> _SELECTED EXTRACT_:
►

So how did you decide to fight against a battery storage ban? What was your process here?
First of all, I’m not a professional in this area, but I’ve been learning about climate stuff for a long time. I date my education back to when Vox started and I read my first David Roberts column there. But I just happened to hear from someone I know that in the town of Poughkeepsie where I live that a developer made a proposal and local residents who live nearby were up in arms about it. And I heard the town was about to impose a moratorium – this was back in March 2024.
I actually personally know some of the town board members, and we have a Democratic majority who absolutely care about climate change but didn’t particularly know that battery power was important to the energy transition and decarbonizing the grid. So I organized five or six people to go to the town board meeting, wrote a letter, and in that initial board meeting we characterized the reason we were there as being about climate.
There were a lot more people on the other side. They were very angry. So we said do a short moratorium because every day we’re delaying this, peaker plants nearby are spewing SOx and NOx into the air. The status quo has a cost.
But then the other side, they were clearly triggered by the climate stuff and said renewables make the grid more expensive. We’d clearly pressed a button in the culture wars. And then we realized the mistake, because we lost that one.
When you were approaching getting this overturned, what considerations did you make?
After that initial meeting and seeing how those mentions of climate or even renewables had triggered a portion of the board, and the audience, I really course-corrected. I realized we had to make this all about local benefits. So that’s what I tried to do going forward.
Even for people who were climate concerned, it was really clear that what they perceived as a present risk in their neighborhood was way more salient than an abstract thing like contributing to the fight against climate change globally. So even for people potentially on your side, you have to make it about local benefits.
The other thing we did was we called a two-hour forum for the county supervisors and mayor’s association because we realized talking to them in a polarized environment was not a way to have a conversation. I spoke and so did Paul Rogers, a former New York Fire Department lieutenant who is now in fire safety consulting – he sounds like a firefighter and can speak with a credibility that I could never match in front of, for example, local fire chiefs. Winning them over was important. And we took more than an hour of questions.
Stage one was to convince them of why batteries were important. Stage two was to show that a large number of constituents were angry about the moratorium, but that Republicans were putting on a unified front against this – an issue to win votes. So there was a period where Democrats on the Poughkeepsie board were convinced but it was politically difficult for them.

◄

> _EXERCISE INSTRUCTIONS_:
Answer these questions from the interview about the battery storage ban.
(a) In what month and year was the town about to impose a moratorium?
(b) How many people were organized to attend the first town board meeting?
(c) What position did Paul Rogers formerly hold?

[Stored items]
►

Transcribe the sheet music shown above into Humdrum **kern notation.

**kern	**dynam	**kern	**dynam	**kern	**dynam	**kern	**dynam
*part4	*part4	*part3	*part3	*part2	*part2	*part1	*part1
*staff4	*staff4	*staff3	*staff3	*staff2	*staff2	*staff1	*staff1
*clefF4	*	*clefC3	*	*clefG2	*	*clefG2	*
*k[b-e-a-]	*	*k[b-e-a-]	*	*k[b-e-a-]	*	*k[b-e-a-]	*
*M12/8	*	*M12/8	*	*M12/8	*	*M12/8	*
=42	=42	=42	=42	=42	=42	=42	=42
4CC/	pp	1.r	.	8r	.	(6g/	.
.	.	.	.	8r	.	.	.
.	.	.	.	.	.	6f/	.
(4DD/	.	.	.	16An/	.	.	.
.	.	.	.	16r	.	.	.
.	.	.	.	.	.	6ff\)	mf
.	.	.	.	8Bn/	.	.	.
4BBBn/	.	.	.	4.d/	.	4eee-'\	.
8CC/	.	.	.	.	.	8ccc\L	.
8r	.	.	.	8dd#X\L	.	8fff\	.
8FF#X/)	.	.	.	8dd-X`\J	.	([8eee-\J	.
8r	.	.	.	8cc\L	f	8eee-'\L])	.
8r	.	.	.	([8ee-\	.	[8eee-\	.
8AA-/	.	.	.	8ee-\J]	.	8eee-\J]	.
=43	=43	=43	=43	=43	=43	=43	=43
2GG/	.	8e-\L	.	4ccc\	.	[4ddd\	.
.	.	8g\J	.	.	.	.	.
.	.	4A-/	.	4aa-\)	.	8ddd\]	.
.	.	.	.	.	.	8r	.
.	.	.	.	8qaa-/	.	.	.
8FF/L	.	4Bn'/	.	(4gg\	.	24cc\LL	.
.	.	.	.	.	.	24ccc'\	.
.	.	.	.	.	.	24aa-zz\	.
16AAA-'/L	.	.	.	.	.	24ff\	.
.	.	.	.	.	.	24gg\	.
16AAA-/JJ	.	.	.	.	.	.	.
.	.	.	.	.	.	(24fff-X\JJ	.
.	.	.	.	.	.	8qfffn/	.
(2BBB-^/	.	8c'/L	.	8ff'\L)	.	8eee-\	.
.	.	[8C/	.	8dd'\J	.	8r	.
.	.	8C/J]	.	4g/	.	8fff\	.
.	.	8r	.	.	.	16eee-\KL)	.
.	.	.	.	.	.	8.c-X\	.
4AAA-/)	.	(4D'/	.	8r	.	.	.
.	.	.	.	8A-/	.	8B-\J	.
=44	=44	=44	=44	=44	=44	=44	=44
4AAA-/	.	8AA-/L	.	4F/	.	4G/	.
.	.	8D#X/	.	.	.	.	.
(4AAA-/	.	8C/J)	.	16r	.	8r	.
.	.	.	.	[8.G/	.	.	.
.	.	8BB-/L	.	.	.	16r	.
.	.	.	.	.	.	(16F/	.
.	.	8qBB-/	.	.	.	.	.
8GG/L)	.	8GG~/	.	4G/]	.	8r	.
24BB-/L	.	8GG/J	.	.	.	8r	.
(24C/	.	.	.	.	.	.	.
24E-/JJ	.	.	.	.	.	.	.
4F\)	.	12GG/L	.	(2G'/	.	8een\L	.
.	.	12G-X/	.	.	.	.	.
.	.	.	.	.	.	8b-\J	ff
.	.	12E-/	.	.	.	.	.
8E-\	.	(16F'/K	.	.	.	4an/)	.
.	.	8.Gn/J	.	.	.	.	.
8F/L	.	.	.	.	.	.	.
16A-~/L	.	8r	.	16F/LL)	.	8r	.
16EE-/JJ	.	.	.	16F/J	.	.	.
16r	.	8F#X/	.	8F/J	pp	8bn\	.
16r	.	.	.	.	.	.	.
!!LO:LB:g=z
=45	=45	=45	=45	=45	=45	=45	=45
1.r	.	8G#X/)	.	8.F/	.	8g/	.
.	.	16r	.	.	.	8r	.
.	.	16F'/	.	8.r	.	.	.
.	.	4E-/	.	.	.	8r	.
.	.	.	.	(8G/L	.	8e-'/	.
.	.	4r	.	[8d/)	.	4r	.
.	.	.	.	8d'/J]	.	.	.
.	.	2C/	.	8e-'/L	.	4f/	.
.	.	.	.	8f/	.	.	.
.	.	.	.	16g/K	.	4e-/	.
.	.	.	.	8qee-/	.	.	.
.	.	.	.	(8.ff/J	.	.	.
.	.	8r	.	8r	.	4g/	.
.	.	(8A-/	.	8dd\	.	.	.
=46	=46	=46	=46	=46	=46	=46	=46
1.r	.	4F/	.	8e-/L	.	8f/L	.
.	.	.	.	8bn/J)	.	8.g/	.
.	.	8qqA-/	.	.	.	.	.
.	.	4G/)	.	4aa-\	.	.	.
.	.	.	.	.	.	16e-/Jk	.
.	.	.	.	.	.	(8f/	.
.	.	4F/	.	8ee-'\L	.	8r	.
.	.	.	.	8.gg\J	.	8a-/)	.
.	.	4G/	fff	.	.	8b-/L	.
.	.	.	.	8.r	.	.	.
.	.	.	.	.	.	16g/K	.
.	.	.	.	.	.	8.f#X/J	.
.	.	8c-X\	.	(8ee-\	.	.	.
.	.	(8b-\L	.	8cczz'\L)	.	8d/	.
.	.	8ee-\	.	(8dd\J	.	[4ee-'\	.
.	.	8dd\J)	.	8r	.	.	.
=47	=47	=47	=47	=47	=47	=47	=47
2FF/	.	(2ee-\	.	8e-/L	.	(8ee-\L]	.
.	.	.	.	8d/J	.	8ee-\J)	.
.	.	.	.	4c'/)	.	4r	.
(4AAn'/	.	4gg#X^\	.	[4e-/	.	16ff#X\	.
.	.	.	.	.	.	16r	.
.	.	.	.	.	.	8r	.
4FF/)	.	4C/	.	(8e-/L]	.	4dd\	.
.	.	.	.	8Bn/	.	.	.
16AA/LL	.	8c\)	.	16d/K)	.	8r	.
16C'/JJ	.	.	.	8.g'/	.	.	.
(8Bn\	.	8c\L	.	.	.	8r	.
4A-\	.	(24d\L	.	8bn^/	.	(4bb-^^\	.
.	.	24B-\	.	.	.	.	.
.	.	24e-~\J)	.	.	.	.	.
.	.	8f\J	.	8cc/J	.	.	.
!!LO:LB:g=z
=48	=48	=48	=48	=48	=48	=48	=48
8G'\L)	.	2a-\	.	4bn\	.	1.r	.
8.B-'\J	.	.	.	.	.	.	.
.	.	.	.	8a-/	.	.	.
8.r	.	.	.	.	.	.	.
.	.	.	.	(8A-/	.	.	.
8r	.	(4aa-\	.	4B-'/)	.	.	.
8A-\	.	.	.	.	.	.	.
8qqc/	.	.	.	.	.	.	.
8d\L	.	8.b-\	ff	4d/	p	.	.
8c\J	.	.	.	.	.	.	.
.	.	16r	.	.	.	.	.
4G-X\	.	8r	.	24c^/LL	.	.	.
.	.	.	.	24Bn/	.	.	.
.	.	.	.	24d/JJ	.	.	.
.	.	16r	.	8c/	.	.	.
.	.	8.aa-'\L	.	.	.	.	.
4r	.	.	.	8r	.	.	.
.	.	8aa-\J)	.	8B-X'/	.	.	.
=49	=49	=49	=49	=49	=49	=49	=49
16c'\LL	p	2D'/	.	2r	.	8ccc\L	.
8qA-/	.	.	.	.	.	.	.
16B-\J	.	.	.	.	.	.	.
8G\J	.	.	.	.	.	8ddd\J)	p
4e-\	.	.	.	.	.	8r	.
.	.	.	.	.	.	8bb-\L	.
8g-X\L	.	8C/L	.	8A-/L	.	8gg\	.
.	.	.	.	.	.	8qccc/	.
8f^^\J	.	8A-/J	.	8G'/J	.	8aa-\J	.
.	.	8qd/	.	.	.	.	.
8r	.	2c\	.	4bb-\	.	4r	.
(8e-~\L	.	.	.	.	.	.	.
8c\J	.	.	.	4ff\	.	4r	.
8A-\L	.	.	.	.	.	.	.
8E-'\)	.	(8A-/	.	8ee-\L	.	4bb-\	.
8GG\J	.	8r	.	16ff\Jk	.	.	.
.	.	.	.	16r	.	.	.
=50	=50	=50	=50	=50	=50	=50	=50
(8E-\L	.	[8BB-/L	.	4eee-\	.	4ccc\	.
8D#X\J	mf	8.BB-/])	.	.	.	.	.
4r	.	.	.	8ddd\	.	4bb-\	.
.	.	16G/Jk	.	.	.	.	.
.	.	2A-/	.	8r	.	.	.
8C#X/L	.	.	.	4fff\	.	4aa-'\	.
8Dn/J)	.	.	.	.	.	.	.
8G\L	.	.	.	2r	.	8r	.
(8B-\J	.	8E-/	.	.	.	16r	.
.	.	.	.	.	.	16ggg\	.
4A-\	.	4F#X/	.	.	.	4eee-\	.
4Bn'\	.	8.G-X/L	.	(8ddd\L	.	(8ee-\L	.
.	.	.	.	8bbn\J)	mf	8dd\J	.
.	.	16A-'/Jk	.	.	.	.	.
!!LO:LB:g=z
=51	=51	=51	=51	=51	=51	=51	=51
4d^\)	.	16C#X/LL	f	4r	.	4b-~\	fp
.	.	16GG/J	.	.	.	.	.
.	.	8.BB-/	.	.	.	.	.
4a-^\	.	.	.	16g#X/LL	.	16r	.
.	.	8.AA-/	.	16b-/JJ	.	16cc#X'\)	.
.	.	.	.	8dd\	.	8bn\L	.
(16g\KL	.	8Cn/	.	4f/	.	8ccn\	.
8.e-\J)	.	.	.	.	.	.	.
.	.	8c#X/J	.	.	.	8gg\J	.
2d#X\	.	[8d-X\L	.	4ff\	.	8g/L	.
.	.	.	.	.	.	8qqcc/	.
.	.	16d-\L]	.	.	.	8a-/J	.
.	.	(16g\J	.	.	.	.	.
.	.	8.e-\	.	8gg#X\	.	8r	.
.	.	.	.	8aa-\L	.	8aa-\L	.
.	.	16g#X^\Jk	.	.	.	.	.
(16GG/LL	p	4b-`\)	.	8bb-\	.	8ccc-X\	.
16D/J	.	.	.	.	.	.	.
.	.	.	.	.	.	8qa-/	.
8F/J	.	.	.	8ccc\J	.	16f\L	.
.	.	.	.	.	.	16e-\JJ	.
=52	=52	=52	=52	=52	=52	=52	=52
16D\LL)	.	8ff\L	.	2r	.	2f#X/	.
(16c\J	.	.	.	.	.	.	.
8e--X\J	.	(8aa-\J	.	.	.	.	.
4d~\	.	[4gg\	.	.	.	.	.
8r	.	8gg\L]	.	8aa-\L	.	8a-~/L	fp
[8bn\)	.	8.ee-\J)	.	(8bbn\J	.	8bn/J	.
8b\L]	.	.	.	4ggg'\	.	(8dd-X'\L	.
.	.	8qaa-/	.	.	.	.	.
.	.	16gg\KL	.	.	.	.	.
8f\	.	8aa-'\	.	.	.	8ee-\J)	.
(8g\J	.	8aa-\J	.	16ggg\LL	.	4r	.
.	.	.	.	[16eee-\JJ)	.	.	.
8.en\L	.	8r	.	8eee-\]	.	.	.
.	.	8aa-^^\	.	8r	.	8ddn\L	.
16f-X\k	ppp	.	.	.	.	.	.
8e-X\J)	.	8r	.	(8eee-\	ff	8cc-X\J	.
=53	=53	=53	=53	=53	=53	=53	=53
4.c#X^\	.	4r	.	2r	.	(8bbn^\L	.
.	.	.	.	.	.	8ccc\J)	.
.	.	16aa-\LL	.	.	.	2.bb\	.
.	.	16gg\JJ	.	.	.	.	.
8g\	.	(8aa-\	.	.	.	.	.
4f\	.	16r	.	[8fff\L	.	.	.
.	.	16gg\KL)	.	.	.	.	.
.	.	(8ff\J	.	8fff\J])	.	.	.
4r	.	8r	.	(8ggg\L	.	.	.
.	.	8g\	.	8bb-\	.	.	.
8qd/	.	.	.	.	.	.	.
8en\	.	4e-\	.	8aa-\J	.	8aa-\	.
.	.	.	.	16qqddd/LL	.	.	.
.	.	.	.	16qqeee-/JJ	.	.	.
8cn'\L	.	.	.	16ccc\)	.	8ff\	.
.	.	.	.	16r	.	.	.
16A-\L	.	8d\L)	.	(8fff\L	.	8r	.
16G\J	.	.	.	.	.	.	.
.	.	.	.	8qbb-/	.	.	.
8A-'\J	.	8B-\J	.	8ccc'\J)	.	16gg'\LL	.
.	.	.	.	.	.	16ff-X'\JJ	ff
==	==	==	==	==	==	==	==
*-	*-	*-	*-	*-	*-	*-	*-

◄

> _EXERCISE ANSWER_:
(a) March 2024
(b) Five or six people
(c) He was a New York Fire Department lieutenant.